▸ **SOURCE DATA**:

-=-=-=-=-

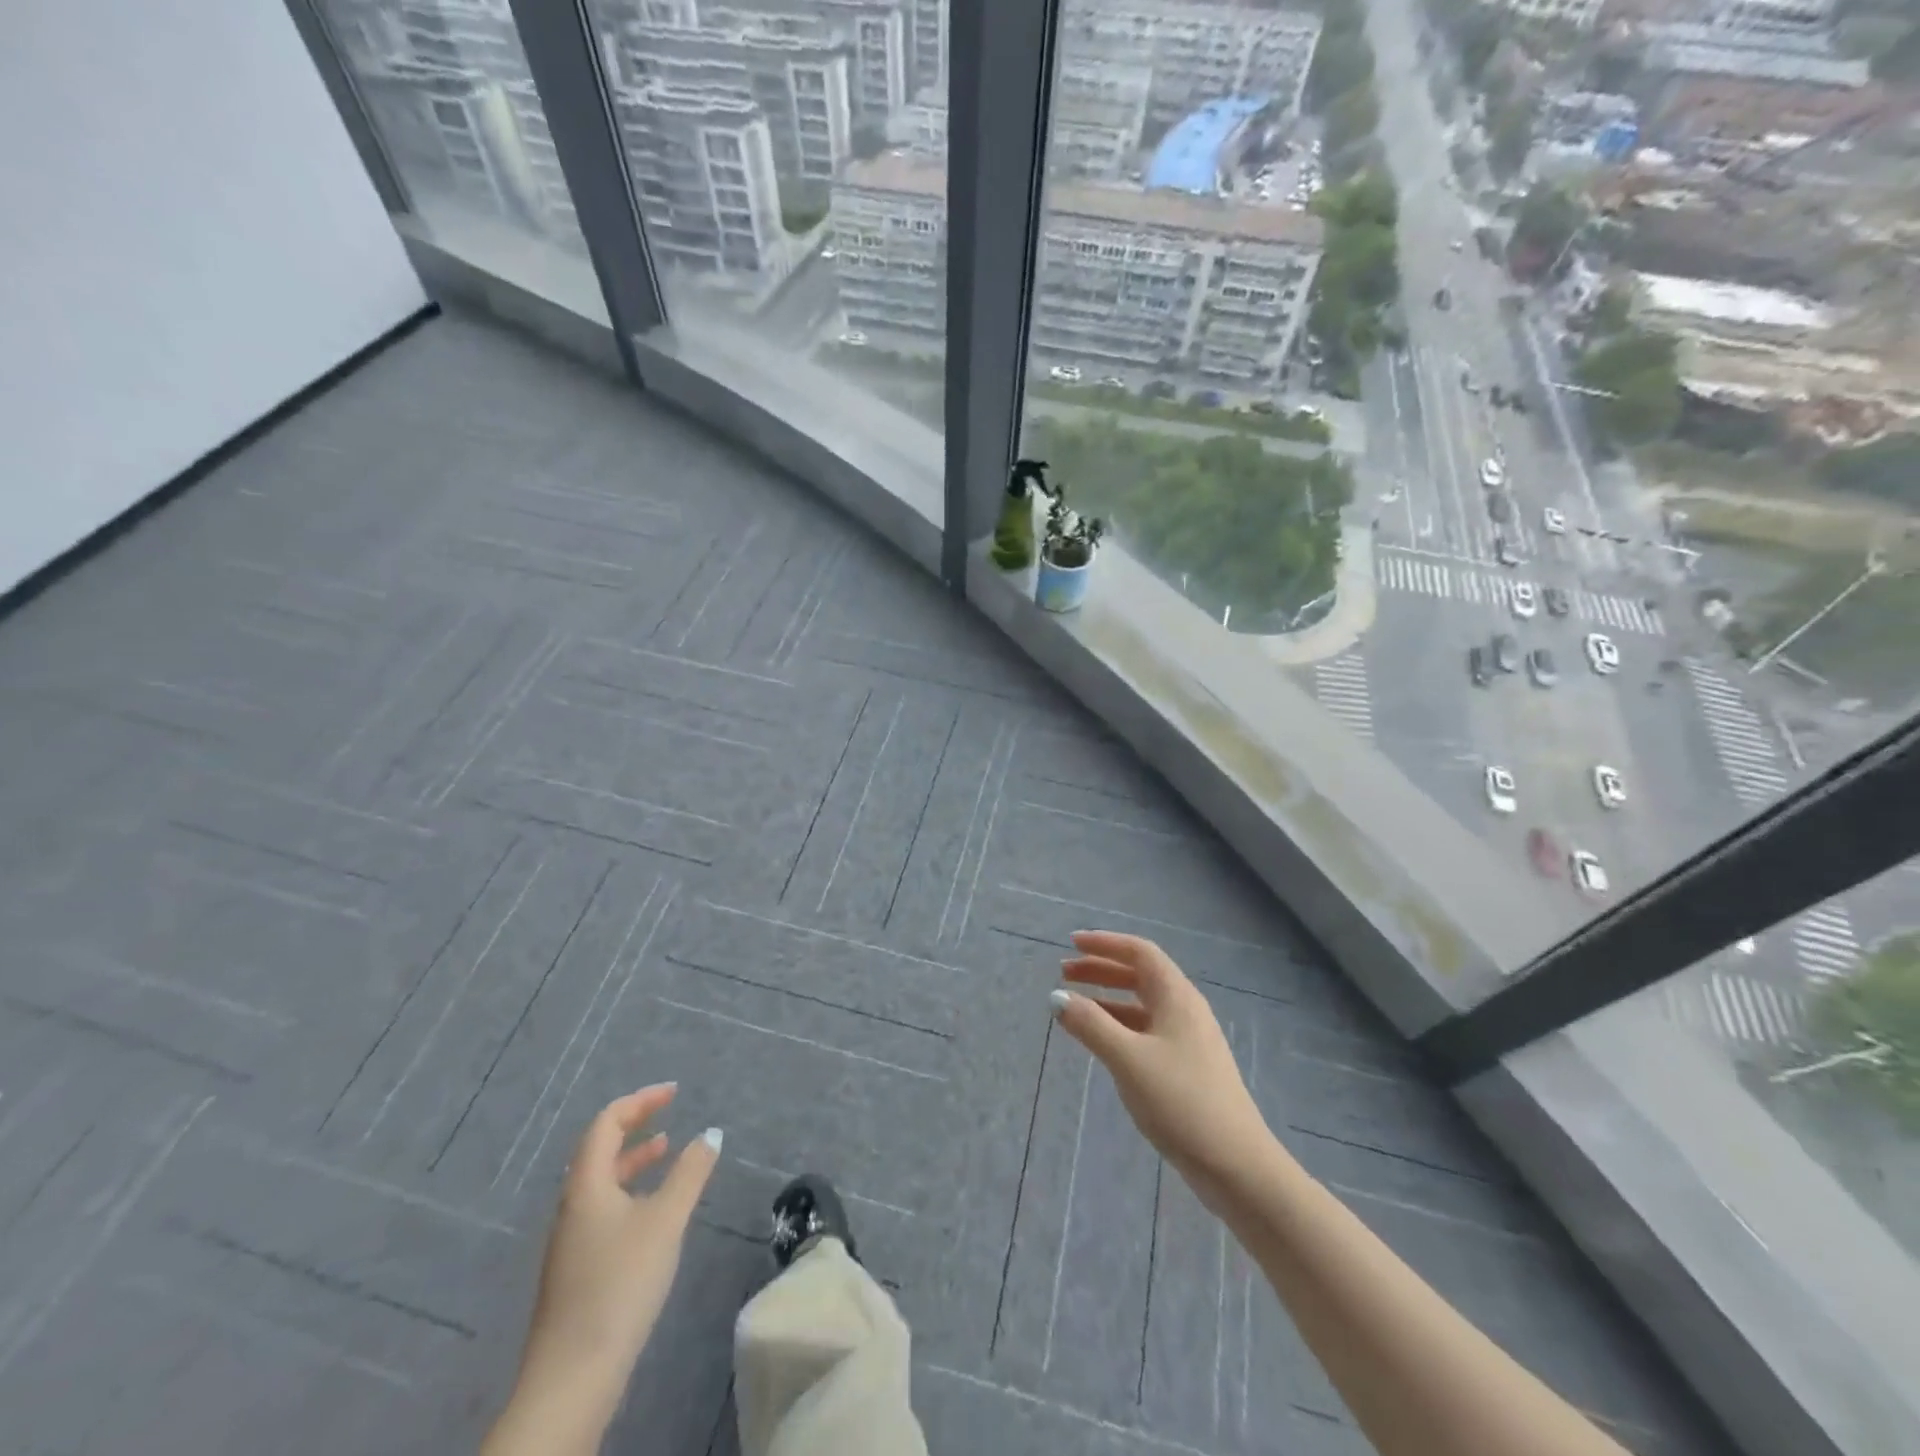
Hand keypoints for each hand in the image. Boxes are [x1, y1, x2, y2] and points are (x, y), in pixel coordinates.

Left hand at [505, 1084, 719, 1439]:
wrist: (571, 1379)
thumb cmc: (620, 1285)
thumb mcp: (665, 1221)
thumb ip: (690, 1173)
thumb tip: (711, 1133)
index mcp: (586, 1185)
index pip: (606, 1123)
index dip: (640, 1102)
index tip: (674, 1093)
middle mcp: (572, 1205)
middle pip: (599, 1149)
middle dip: (635, 1125)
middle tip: (670, 1113)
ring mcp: (571, 1240)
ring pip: (602, 1181)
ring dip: (633, 1159)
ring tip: (666, 1151)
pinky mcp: (577, 1269)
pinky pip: (603, 1207)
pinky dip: (630, 1190)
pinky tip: (653, 1211)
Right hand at [1052, 931, 1270, 1210]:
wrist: (1236, 1165)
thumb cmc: (1181, 1102)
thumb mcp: (1128, 1059)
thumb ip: (1090, 1024)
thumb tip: (1056, 997)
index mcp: (1177, 997)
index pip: (1140, 952)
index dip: (1105, 943)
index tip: (1072, 942)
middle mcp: (1185, 1010)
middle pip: (1140, 975)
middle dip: (1101, 969)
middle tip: (1065, 973)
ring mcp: (1189, 1040)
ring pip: (1142, 1005)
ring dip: (1108, 999)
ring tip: (1074, 1007)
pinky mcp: (1188, 1068)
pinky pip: (1147, 1031)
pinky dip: (1120, 1026)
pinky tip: (1101, 1043)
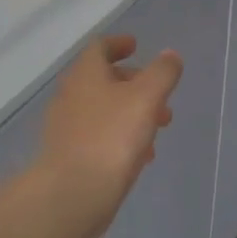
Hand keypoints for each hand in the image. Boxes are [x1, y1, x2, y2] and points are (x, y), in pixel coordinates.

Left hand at [34, 35, 182, 237]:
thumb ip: (162, 73)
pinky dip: (121, 136)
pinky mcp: (69, 155)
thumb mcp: (146, 98)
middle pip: (103, 79)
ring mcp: (67, 127)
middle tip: (160, 95)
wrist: (73, 193)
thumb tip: (170, 55)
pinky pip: (99, 136)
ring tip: (158, 128)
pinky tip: (141, 155)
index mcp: (85, 74)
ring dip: (131, 112)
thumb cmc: (111, 137)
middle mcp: (71, 96)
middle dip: (134, 84)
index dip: (119, 44)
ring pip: (103, 110)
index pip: (99, 48)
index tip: (136, 45)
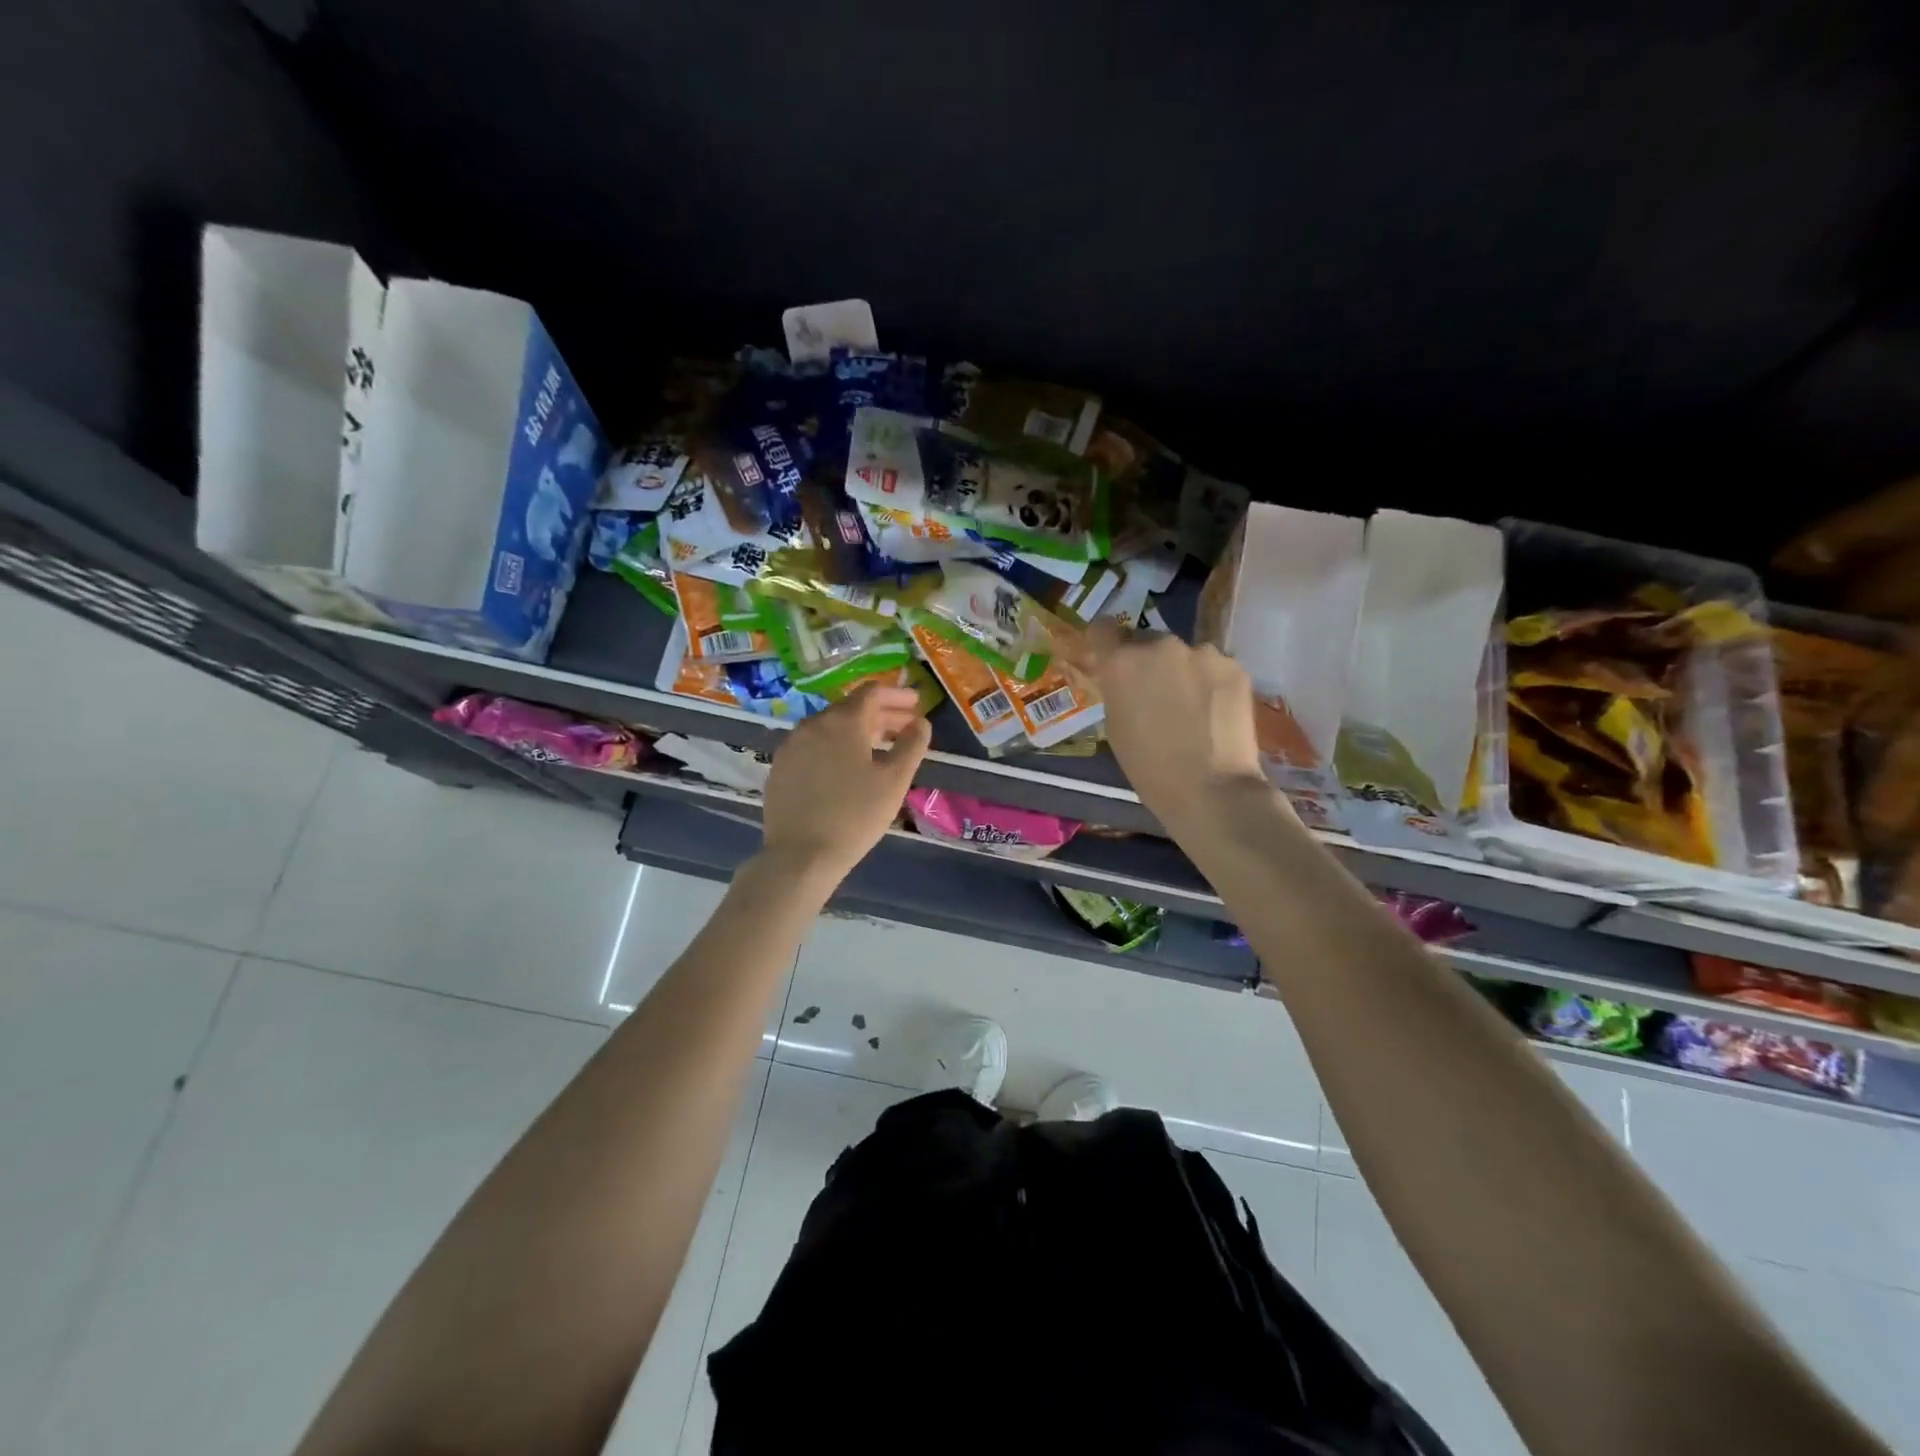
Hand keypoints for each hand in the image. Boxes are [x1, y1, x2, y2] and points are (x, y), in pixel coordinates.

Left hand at [759, 683, 931, 885]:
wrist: (800, 855)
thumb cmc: (855, 815)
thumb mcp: (894, 781)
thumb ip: (912, 745)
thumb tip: (920, 722)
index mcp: (843, 721)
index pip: (872, 693)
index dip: (897, 695)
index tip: (916, 704)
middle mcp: (813, 724)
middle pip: (850, 708)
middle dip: (880, 714)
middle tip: (904, 727)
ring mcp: (791, 745)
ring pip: (830, 727)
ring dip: (857, 731)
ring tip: (878, 748)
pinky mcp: (780, 767)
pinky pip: (813, 746)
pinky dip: (834, 747)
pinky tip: (845, 767)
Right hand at [1074, 622, 1269, 830]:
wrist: (1212, 789)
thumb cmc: (1150, 768)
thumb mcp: (1116, 727)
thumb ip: (1118, 691)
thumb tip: (1126, 681)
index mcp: (1122, 661)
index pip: (1103, 628)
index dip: (1104, 643)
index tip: (1109, 657)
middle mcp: (1161, 645)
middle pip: (1146, 641)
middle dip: (1148, 662)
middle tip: (1156, 694)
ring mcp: (1203, 652)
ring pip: (1184, 654)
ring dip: (1182, 671)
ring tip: (1192, 707)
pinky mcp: (1235, 666)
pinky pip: (1213, 667)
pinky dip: (1210, 683)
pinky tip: (1215, 712)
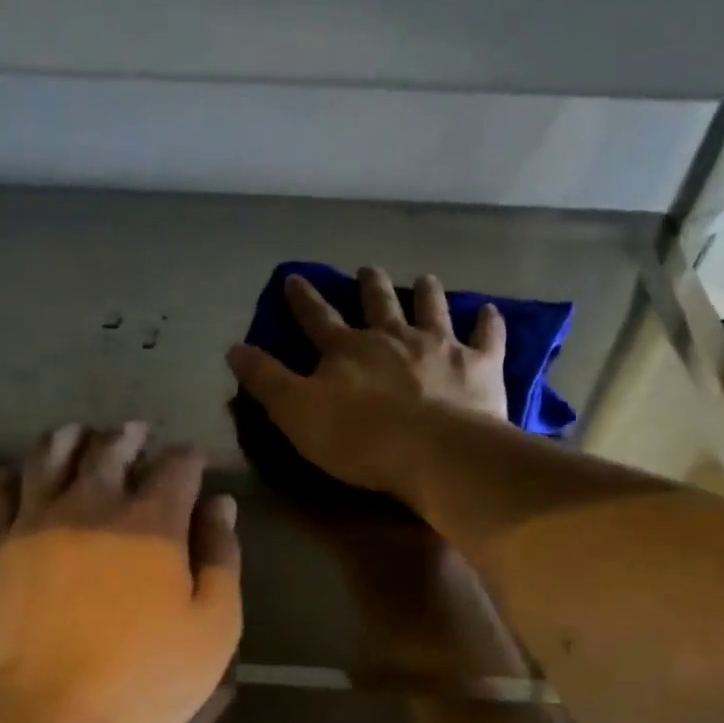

-=-=-=-=-

▸ **EXERCISE GOAL**: Search the entries above for the string "Left", and report each line where it occurs.

▸ **ANSWER FOR THE TASK**:
Left hand at [505, 1084, 719, 1439]:
Left hand at [34, 35, 182, 237]:
Left hand at [759, 683, 931, 885]:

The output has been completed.